Luci e qualche ombra intorno al Monti-bis

di Stefano Folli

2 ottobre 2012

Il dibattito intorno all'ipotesi di un nuovo governo guidato da Mario Monti dopo le elezioni ha preso il via da pochi giorni e già sta assumendo un tono vagamente surreale. Eppure non dovrebbe essere difficile fare chiarezza su alcuni passaggi cruciali. Ad esempio, è evidente che il prossimo esecutivo dovrà essere fondato su una maggioranza politica, su di un patto scaturito dal risultato del voto.

Non avrebbe alcun senso dar vita a un'altra compagine «tecnica» dopo aver portato gli italiani alle urne. Qualcuno ritiene invece che richiamare Monti a Palazzo Chigi equivarrebbe a proseguire con i tecnici. Non è così. D'altra parte nulla esclude che Monti, peraltro già insignito della carica di senatore a vita, possa essere convocato per formare un governo politico se le circostanze parlamentari lo consiglieranno. Con quale maggioranza, si vedrà al momento: dipenderà, è ovvio, dalle forze politiche.

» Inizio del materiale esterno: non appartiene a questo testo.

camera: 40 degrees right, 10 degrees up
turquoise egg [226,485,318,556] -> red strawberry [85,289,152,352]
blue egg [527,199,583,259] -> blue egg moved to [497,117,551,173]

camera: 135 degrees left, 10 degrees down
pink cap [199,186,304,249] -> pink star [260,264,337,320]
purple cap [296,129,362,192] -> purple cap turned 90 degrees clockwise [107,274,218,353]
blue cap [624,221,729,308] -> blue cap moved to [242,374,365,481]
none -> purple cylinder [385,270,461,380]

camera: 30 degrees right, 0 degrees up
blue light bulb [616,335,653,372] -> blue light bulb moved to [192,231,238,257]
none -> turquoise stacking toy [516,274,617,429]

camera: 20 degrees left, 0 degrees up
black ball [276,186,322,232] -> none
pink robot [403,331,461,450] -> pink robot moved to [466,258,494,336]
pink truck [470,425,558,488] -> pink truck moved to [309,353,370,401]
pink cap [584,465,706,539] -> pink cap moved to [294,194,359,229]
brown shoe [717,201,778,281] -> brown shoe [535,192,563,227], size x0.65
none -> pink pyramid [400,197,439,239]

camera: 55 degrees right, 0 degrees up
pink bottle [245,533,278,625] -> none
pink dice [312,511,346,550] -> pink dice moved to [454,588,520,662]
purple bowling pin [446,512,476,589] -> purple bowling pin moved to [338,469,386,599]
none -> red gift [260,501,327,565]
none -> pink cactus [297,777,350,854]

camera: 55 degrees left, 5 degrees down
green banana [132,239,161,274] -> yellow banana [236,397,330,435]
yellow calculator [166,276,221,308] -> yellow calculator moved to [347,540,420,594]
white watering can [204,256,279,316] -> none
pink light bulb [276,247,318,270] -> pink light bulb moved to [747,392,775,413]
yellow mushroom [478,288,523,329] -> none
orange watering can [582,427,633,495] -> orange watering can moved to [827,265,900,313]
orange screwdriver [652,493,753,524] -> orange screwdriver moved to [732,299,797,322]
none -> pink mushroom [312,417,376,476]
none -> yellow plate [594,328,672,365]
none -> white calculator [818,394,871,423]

Secondo aspetto. Il premier si è limitato a offrire la propria disponibilità, ma ha anche precisato che se altri vorranno formare il nuovo governo politico, questo sarebbe nella logica della democrazia. C'è forse un pizzico di malizia in queste affermazioni? Magari sì. È come se Monti dicesse ai partiti: se siete in grado di mettere in piedi un governo, accomodatevi; se siete capaci di essere presi sul serio dalle cancellerie internazionali, non esitate a prendere il mio posto.

Quel che è certo, Monti non è e non vorrà essere nei prossimi mesi un uomo «di parte». Non lo vedremo alla testa di uno schieramento. Il che non significa che il premier non faccia politica attraverso gli atti e le parole: ad esempio con la simpatia ostentata verso il Partito popolare europeo o con le iniziative volte a contrastare il «populismo» nelle sue varie forme.
Terzo. Se Monti resta in disparte rispetto alla competizione elettorale, è evidente che egli non può essere il candidato di Casini e Fini. Tuttavia si possono biasimare questi due politici di lungo corso per aver annunciato il loro appoggio al Monti-bis? Anche questo è un controsenso. Esiste una larga fetta di opinione pubblica che giudica in modo positivo l'operato del presidente del Consiglio ed è comprensibile che un partito, o anche un movimento come quello di Montezemolo, voglia interpretare questo sentimento. Obiezione: lo fanno per guadagnare voti, strumentalizzando il premier. Ma in politica questo è del tutto normale, tanto più che i centristi hanno fin qui sostenuto Monti con lealtà.

Quarto punto. C'è un'altra obiezione più seria: il Monti-bis difficilmente prenderà forma se il gioco politico resta ingessato come è oggi. «Berlusconi, Casini e Bersani sono tutti e tre parte del sistema» scriveva ieri su queste colonne Luigi Zingales con estremo scetticismo. Ed è vero: se il sistema politico non cambia, avrebbe poco senso parlare di un nuovo esecutivo affidato al premier che sa interloquire con l'Europa. In altri termini, Monti non può essere altro che «super partes» rispetto ad aggregati politici che non riescono a cambiare passo e per i quali è quasi impossibile rivolgersi al paese in uno spirito di unità nazionale.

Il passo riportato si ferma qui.